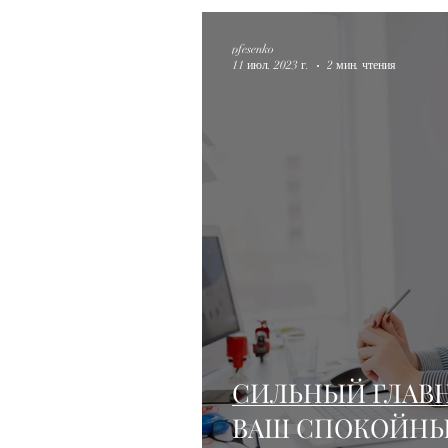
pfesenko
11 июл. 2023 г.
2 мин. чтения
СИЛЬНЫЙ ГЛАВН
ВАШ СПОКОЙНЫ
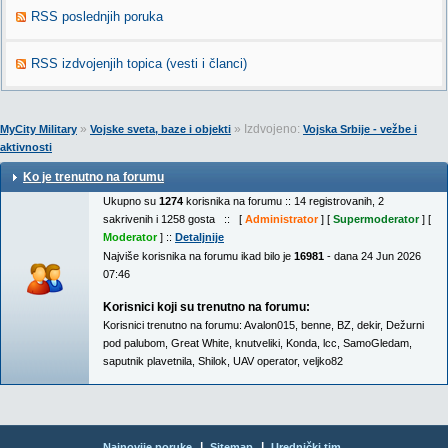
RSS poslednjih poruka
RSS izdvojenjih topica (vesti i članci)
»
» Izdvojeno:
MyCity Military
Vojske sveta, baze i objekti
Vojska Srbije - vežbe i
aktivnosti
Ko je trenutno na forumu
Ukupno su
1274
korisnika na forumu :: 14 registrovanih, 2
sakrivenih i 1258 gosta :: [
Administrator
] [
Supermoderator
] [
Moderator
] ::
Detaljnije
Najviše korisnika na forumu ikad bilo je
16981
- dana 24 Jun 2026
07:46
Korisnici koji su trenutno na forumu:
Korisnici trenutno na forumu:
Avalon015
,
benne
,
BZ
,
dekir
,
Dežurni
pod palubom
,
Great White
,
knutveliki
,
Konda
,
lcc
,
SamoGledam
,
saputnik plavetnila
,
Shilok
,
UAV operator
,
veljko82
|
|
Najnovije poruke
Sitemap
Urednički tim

───

In the data above, find each line that has the word "Korisnici" and copy it out.

Korisnici koji su trenutno na forumu:
Korisnici trenutno na forumu:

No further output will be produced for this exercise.